Originally posted by Sniperfox47
View Post
Interactive education is a big one. While they may seem the same in theory there's a big mental difference between seeing a model that you can click on to interact with on a computer screen, and a model in VR that you can interact with with your hands. Likewise, while it might not offer the same experience as a real practice unit, using hand tracking for interactive training allows you to train many people at scale without practice dummies. This is a big area of focus for the Vivedu program in China right now.
And as Coder mentioned and you kind of disregarded CAD *is* a big application for it. While yeah, you can rotate your model on a 2D plane and get an idea of depth and features, your brain can still miss depth cues and make mistakes with what it's seeing, so it can be hard to catch small issues or defects. While I don't know anyone who actually designs from inside VR, I know a number of people who have headsets just to spot check models and do a final inspection before committing them for prototyping.
And as Coder mentioned and you kind of disregarded CAD *is* a big application for it. While yeah, you can rotate your model on a 2D plane and get an idea of depth and features, your brain can still miss depth cues and make mistakes with what it's seeing, so it can be hard to catch small issues or defects. While I don't know anyone who actually designs from inside VR, I know a number of people who have headsets just to spot check models and do a final inspection before committing them for prototyping.
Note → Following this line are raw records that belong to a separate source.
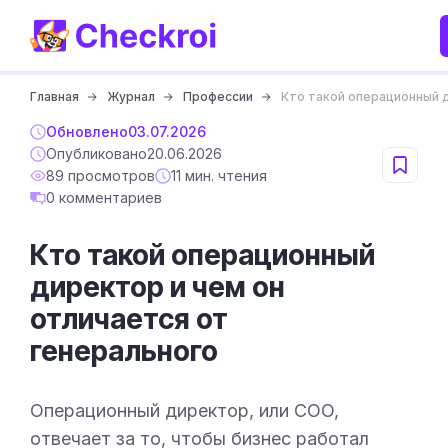
Главная
Журнал
Профессии
Кто такой операционный д
Обновлено
03.07.2026
Опубликовано
20.06.2026
89 просмотров
11 мин. чтения
0 комментариев
Кто такой операционный
директор и чем он
отличается от
генерального
Операционный директор, или COO,
отвечает за то, чтобы бизнес работал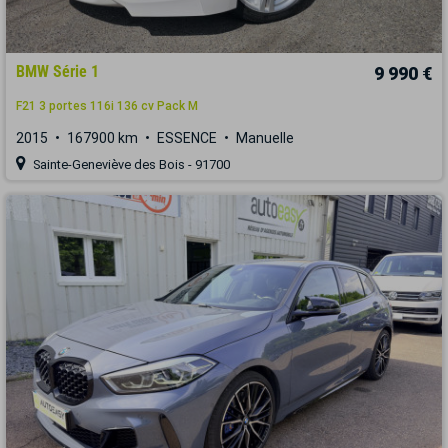
BMW Série 1
9 990 €
F21 3 portes 116i 136 cv Pack M
2015
167900 km
ESSENCE
Manuelle
Sainte-Geneviève des Bois - 91700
Can I just ask what is the field of these people that use VR headsets to do a final inspection?
Are they engineers (designing mechanical components I guess) or artists doing 3D models for a game or movie?
You don't have to value it for it to have already shown a great deal of market development surrounding it.
Like touch screen interfaces and mobile devices, PCs didn't all shrink and become stylus-controlled touchscreens (much to the dismay of Microsoft), but a completely different class of products with its own pros and cons that lives a life of its own with its own ecosystem of applications, and overlaps only partially with what a PC can do. And both coexist and will keep coexisting for a long while still as neither can really replace the other on all tasks.